• Description of the task
Convert the records from the line containing "Органами Ассоциации, уполномоченными" through the line containing "pelo WhatsApp." into a JSON list of strings, one string per line, with blank lines dropped. Leave the pictures out of the answer.

• Data shown
▬▬▬▬▬▬

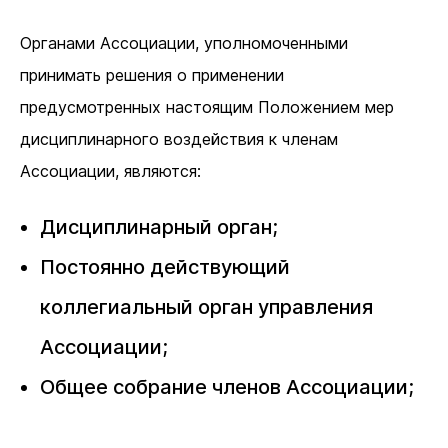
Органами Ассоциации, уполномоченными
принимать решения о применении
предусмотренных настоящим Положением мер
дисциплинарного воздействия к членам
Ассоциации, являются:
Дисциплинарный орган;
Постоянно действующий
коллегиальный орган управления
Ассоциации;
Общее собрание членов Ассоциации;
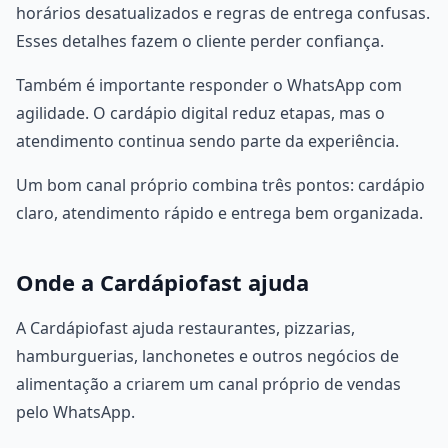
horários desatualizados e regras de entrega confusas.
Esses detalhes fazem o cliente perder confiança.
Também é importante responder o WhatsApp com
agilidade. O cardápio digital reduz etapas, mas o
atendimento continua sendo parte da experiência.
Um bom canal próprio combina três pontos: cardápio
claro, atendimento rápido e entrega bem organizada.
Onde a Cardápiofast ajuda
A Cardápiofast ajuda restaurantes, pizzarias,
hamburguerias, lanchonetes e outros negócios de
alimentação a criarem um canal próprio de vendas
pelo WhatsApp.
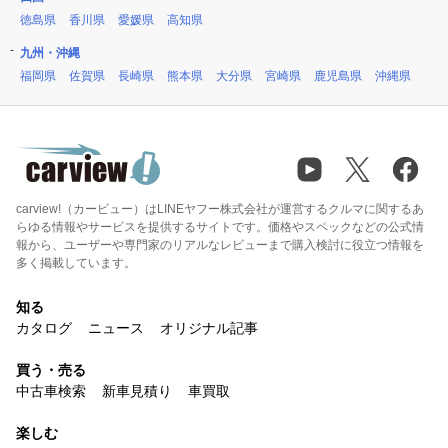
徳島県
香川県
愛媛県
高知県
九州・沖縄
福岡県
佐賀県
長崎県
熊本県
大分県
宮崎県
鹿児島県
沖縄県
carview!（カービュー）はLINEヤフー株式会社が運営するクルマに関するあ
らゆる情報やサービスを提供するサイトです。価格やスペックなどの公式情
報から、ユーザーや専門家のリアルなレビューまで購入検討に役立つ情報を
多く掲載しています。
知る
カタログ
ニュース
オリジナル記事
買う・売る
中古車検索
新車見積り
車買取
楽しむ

▬▬▬▬▬▬

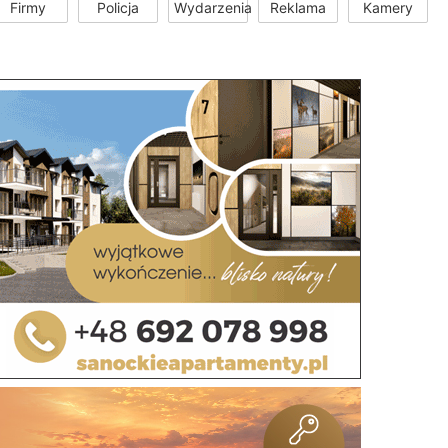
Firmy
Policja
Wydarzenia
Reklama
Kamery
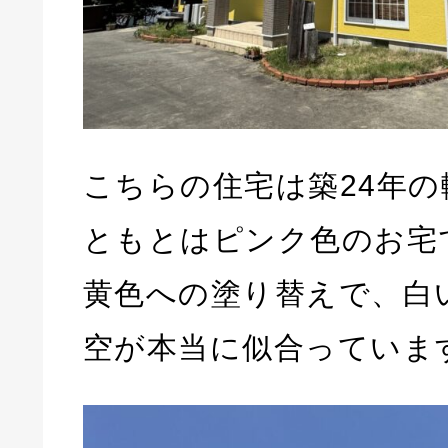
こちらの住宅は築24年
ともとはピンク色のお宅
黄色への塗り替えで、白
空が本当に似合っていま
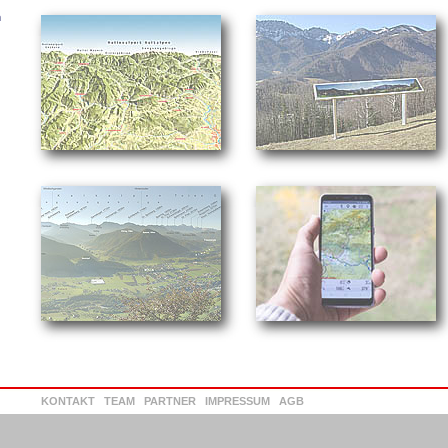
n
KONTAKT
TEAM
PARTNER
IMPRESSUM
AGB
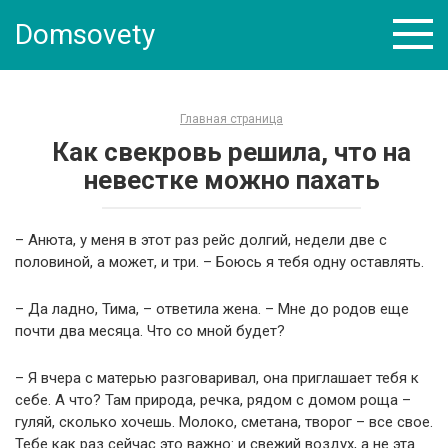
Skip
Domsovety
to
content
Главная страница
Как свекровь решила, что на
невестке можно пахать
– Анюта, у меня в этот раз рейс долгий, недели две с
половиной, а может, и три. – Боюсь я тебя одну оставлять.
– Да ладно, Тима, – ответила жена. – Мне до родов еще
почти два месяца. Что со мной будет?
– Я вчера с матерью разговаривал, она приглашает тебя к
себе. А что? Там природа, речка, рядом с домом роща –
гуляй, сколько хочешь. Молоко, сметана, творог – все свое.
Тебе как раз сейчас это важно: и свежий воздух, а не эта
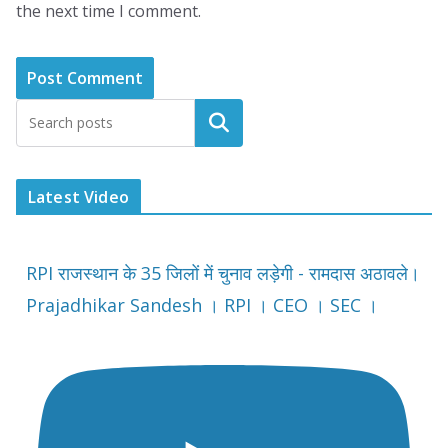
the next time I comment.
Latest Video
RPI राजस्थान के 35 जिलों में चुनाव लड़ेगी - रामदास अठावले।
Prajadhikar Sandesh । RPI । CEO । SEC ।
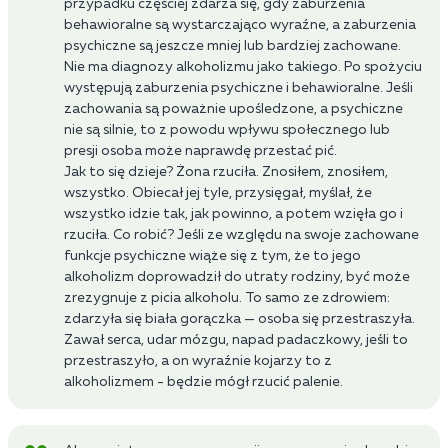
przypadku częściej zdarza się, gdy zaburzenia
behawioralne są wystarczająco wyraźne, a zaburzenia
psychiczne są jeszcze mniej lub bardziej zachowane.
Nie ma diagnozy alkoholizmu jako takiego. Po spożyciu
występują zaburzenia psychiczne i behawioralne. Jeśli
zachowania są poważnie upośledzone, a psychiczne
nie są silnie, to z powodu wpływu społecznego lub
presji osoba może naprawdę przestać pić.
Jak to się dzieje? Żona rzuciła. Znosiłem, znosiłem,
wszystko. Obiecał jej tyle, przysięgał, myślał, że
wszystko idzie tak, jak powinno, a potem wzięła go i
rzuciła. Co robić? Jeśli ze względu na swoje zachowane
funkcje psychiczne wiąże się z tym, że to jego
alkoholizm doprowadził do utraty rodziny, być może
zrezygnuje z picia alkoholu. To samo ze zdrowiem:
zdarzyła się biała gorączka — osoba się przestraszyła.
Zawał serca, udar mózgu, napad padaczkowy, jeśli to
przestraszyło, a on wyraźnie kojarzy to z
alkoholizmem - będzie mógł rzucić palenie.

▬▬▬▬▬▬

• Your response
[
  "Органами Ассоциации, уполномоченными",
  "принимать решения о применении",
  "предусмотренных настоящим Положением мер",
  "дисциплинарного воздействия к членам",
  "Ассоциации, являются:",
  "Дисциплинарный орган;",
  "Постоянно действующий",
  "коллегиальный орган управления",
  "Ассоциации;",
  "Общее собрание членов Ассоциации;",
  "horários desatualizados e regras de entrega confusas.",
  "Esses detalhes fazem o cliente perder confiança.",
  "Também é importante responder o WhatsApp com",
  "agilidade. O cardápio digital reduz etapas, mas o",
  "atendimento continua sendo parte da experiência.",
  "Um bom canal próprio combina três pontos: cardápio",
  "claro, atendimento rápido e entrega bem organizada.",
  "Onde a Cardápiofast ajuda",
  "A Cardápiofast ajuda restaurantes, pizzarias,",
  "hamburguerias, lanchonetes e outros negócios de",
  "alimentação a criarem um canal próprio de vendas",
  "pelo WhatsApp."
]